- [PAGE EXCERPT]

On Sun Apr 07 2002 at 00:35, Nikolai Lusan wrote:

> Robert Brockway wrote:
> 
> > 100 simultaneous instances of spamassassin was having a significant effect
> > on my K6-233 fileserver.

(ouch)

BTW, spamassassin (http://www.spamassassin.org/) is easy to install:

 $ perl -MCPAN -e shell
  ... (you might need to set it up) ...
 cpan> install Mail::SpamAssassin
  ... (it may also require installing of dependencies, that's ok) ...
 cpan> quit

> I discovered this the hard way, I did a run which generates much email
> and my p233-MMX desktop slowed to a crawl as it's load topped 15 :)

One trick with using spamassassin is _not_ to let it process large
messages (greater than ~50-100k), they are usually not spam anyway.
I have in my ~/.procmailrc file...

=========8<---- cut --------------------
# SpamAssassin checks - only for mail < 100kb
# spamd MUST be running on port 20202 (spamd -d -p 20202)
:0 fw
* < 100000
| spamc -p 20202
# if not using spamd, then do:
# | spamassassin -P
:0 e
{
  EXITCODE=$?

- [SUPPLIED INFORMATION]
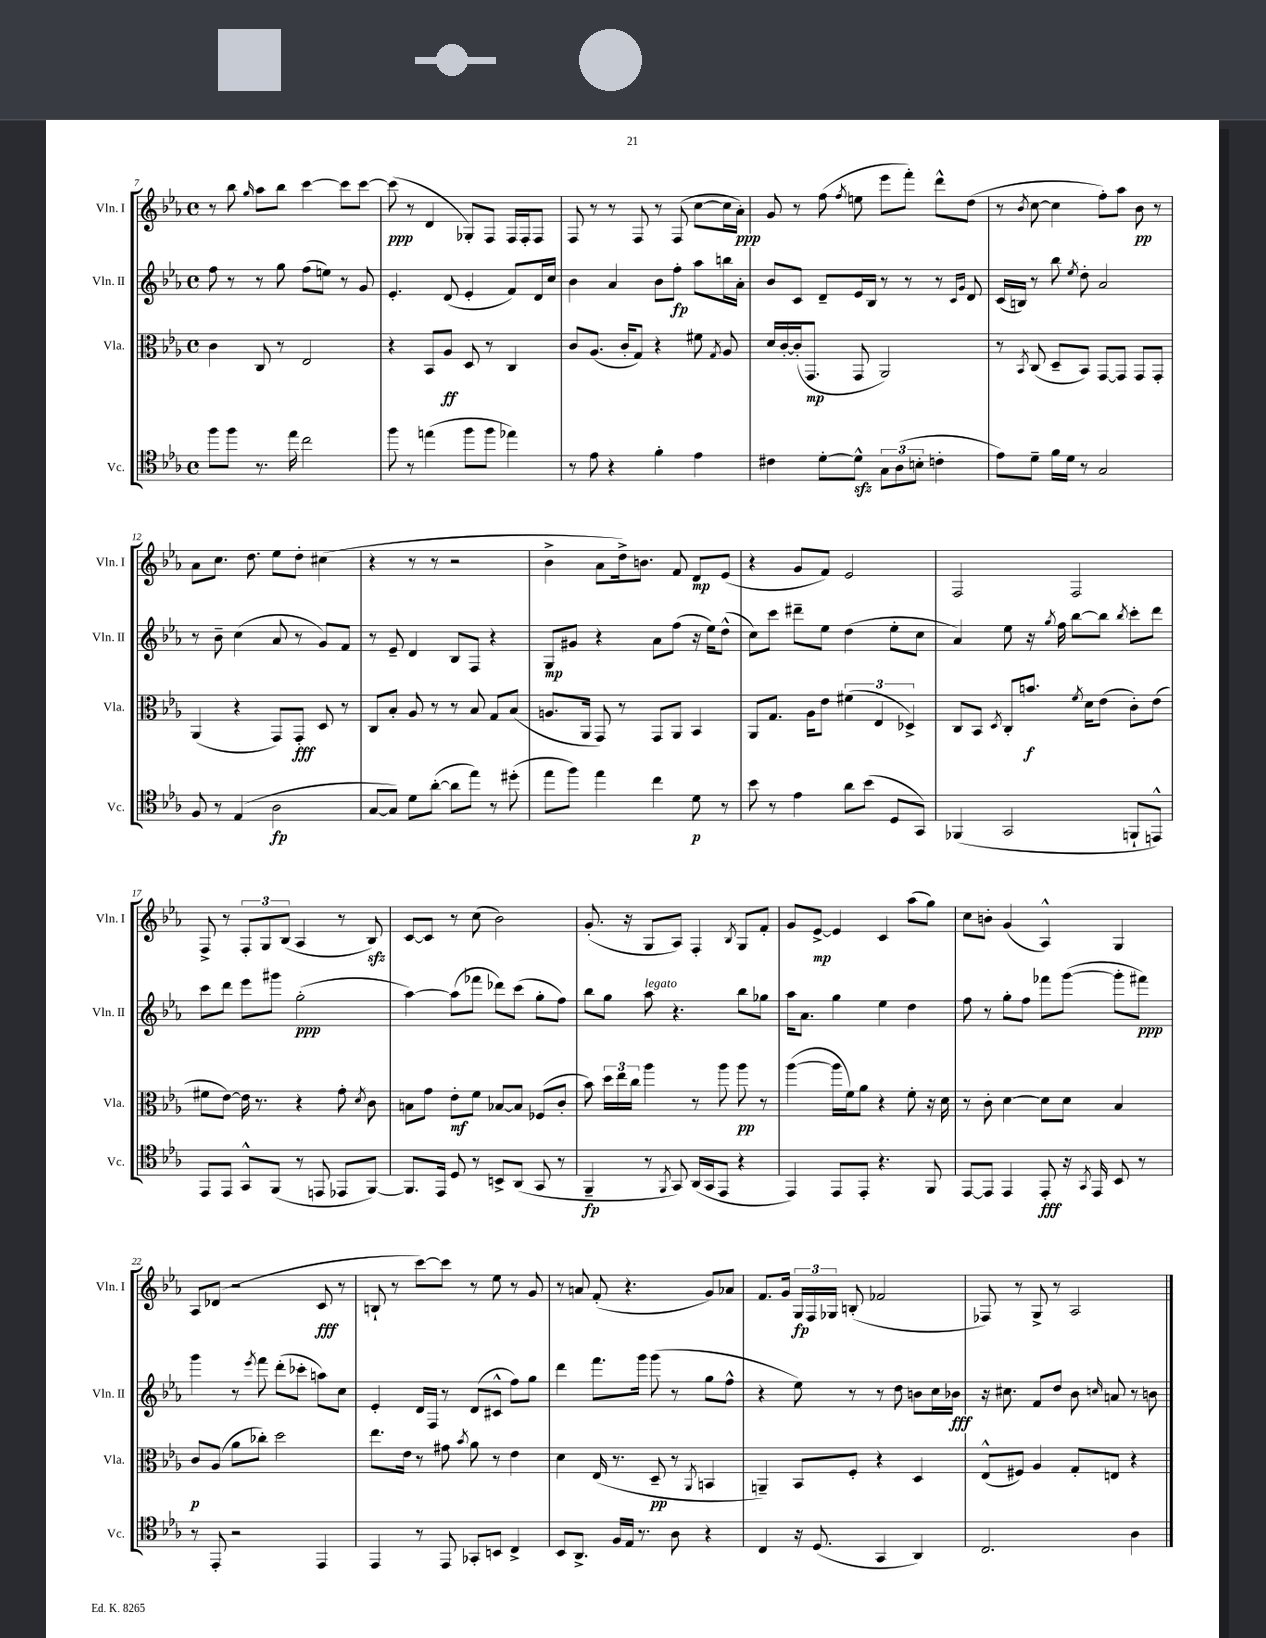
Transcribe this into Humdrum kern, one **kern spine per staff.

- [ACTIONS TO TAKE]
[1] In the SpamAssassin mailing-list post, which port must spamd be running on for the procmail setup to work?
[2] Extend the SpamAssassin mailing-list post from the point where it stops.

- [ANSWERS BY TASK]
[1] Port 20202.

[2]
}
:0H :spam/$LOCKEXT
* ^X-Spam-Status:.*Yes
| rcvstore +spam
=========8<---- cut --------------------

> > today I conducted some performance tests on Spamassassin vs its
> > spamc/spamd pair that are supposed to improve performance.  The different
> > is amazing.

Indeed.  Running spamassassin for each message is demonstrably slow
when you use it with procmail... using spam{c,d} does make a huge
difference.  With SA I'd do a fetchmail run and each message would
take 10-15 seconds or more to process with "| spamassassin -P", but
with spamc the pause is down to less than 1-2s.

BTW, running spamd or spamassassin with the -L flag helps (it stops
it doing things like DNS and other internet checks).

> > It took maybe 200 messages running the conventional
> > spamassassin mechanism to drop my server blake to its knees.  As for
> > spamc/spamd well I'm part way through sending 2000+ emails to my test
> > users and so far it is doing it on its ear :)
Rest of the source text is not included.